Records shown |
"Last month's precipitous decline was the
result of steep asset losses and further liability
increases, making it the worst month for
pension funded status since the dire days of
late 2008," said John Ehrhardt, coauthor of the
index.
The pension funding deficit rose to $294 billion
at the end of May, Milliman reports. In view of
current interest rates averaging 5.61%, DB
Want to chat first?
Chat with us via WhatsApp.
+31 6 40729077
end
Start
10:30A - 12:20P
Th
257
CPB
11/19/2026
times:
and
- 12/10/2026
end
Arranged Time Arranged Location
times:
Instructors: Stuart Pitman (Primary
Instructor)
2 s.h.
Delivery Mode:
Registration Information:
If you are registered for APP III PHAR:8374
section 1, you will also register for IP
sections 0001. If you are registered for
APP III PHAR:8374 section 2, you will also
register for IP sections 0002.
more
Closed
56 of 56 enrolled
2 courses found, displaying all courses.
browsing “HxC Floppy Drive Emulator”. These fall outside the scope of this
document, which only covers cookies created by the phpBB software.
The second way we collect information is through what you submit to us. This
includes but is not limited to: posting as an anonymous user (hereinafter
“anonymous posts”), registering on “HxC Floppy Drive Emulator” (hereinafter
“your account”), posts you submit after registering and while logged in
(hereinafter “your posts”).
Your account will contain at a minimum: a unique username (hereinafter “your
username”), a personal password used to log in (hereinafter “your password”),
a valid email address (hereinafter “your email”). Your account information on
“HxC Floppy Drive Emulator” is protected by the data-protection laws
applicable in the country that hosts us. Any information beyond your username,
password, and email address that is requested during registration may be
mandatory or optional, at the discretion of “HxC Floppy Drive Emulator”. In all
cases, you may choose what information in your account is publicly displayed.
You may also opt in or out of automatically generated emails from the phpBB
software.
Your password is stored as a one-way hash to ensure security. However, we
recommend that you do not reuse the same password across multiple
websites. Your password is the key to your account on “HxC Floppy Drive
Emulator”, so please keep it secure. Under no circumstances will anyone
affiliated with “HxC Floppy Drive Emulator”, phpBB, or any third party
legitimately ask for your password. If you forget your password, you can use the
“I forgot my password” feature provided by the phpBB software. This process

Task details | Can you render every line above as a Markdown table with two columns, No. and Line, numbering the rows and leaving out blank lines?

Reply to the exercise |
| No. | Line |
|---|---|
| 1 | "Last month's precipitous decline was the |
| 2 | result of steep asset losses and further liability |
| 3 | increases, making it the worst month for |
| 4 | pension funded status since the dire days of |
| 5 | late 2008," said John Ehrhardt, coauthor of the |
| 6 | index. |
| 7 | The pension funding deficit rose to $294 billion |
| 8 | at the end of May, Milliman reports. In view of |
| 9 | current interest rates averaging 5.61%, DB |
| 10 | Want to chat first? |
| 11 | Chat with us via WhatsApp. |
| 12 | +31 6 40729077 |
| 13 | end |
| 14 | Start |
| 15 | 10:30A - 12:20P |
| 16 | Th |
| 17 | 257 |
| 18 | CPB |
| 19 | 11/19/2026 |
| 20 | times: |
| 21 | and |
| 22 | - 12/10/2026 |
| 23 | end |
| 24 | Arranged Time Arranged Location |
| 25 | times: |
| 26 | Instructors: Stuart Pitman (Primary |
| 27 | Instructor) |
| 28 | 2 s.h. |
| 29 | Delivery Mode: |
| 30 | Registration Information: |
| 31 | If you are registered for APP III PHAR:8374 |
| 32 | section 1, you will also register for IP |
| 33 | sections 0001. If you are registered for |
| 34 | APP III PHAR:8374 section 2, you will also |
| 35 | register for IP sections 0002. |
| 36 | more |
| 37 | Closed |
| 38 | 56 of 56 enrolled |
| 39 | 2 courses found, displaying all courses. |
| 40 | browsing “HxC Floppy Drive Emulator”. These fall outside the scope of this |
| 41 | document, which only covers cookies created by the phpBB software. |
| 42 | The second way we collect information is through what you submit to us. This |
| 43 | includes but is not limited to: posting as an anonymous user (hereinafter |
| 44 | “anonymous posts”), registering on “HxC Floppy Drive Emulator” (hereinafter |
| 45 | “your account”), posts you submit after registering and while logged in |
| 46 | (hereinafter “your posts”). |
| 47 | Your account will contain at a minimum: a unique username (hereinafter “your |
| 48 | username”), a personal password used to log in (hereinafter “your password”), |
| 49 | a valid email address (hereinafter “your email”). Your account information on |
| 50 | “HxC Floppy Drive Emulator” is protected by the data-protection laws |
| 51 | applicable in the country that hosts us. Any information beyond your username, |
| 52 | password, and email address that is requested during registration may be |
| 53 | mandatory or optional, at the discretion of “HxC Floppy Drive Emulator”. In all |
| 54 | cases, you may choose what information in your account is publicly displayed. |
| 55 | You may also opt in or out of automatically generated emails from the phpBB |
| 56 | software. |
| 57 | Your password is stored as a one-way hash to ensure security. However, we |
| 58 | recommend that you do not reuse the same password across multiple |
| 59 | websites. Your password is the key to your account on “HxC Floppy Drive |
| 60 | Emulator”, so please keep it secure. Under no circumstances will anyone |
| 61 | affiliated with “HxC Floppy Drive Emulator”, phpBB, or any third party |
| 62 | legitimately ask for your password. If you forget your password, you can use the |
| 63 | “I forgot my password” feature provided by the phpBB software. This process |